Those who couldn’t afford the designer price tags went to thriving street markets like Canal Street in New York City, where sellers hawk counterfeit handbags, wallets and shoes. Most of these fakes weren’t fooling anyone. They may have had a Gucci or Chanel logo, but they were cheaply made and often had telltale signs of inauthenticity, like fake leather, inconsistent stitching or low-quality hardware.
But superfakes are not your Canal Street knock-off. Chinese manufacturers have become increasingly skilled at replicating designer goods in such detail that even the most experienced authenticators can struggle to decipher a superfake.
According to a New York Times article, these manufacturers are known to source leather from some of the same Italian suppliers as the fashion houses and often buy the real designer handbags to study how they are made.
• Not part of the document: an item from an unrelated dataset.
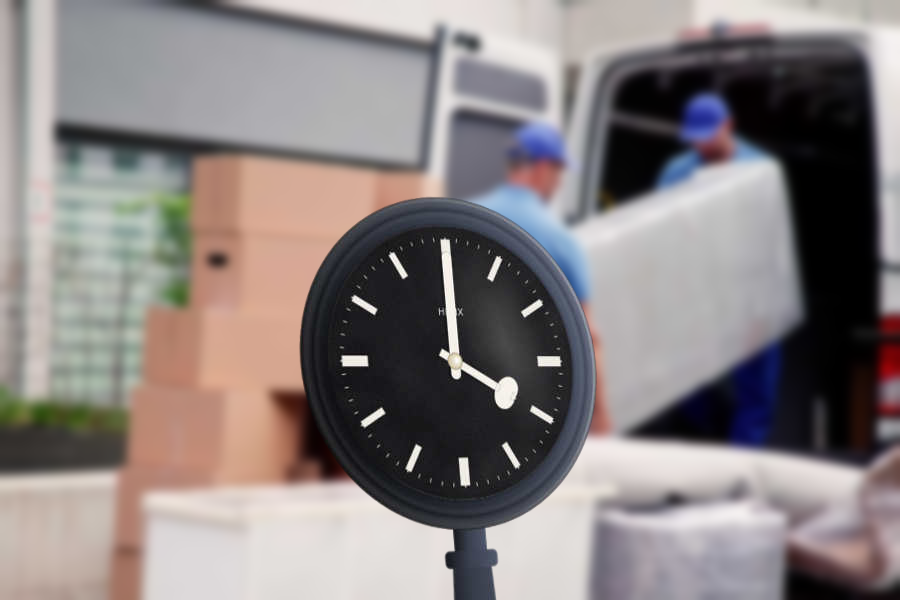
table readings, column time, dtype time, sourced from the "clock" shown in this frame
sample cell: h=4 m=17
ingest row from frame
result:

How did superfakes get so popular?
These young shoppers, born between 1997 and 2012, wear fakes with pride. They’ve decided that it’s cool to buy dupes and knock-offs, opposed to previous generations that deemed them taboo. TikTok puts Gen Z’s obsession on full display; there are thousands of videos on where to shop for dupes of handbags, cosmetics and trainers.
It’s important to note that dupes and knock-offs are not the same. A dupe is simply a cheaper product that looks similar to a designer item, but does not infringe on a brand’s intellectual property or trademark. However, any product that intentionally replicates a brand’s product, using its logo, name or intellectual property, is considered a knock-off. Selling counterfeits is illegal in the US, and in some countries, such as France and Italy, it is illegal to wear them.
Where do people buy superfakes?
Buying a superfake handbag also isn’t as easy as purchasing an average knock-off. According to a TikTok video by creator Charles Gross, you usually have to know someone who has bought a superfake to get a seller’s contact information. However, there are also Reddit threads devoted to the bestsellers. Typically, bags are made to order and the seller sends quality-control photos throughout the process.
In 2020, the fashion industry lost more than US$50 billion in potential sales because of counterfeit merchandise, according to Statista. Both designer brands and third-party marketplaces have invested millions in combating counterfeits, but the issue is so widespread that it’s impossible to stop them all.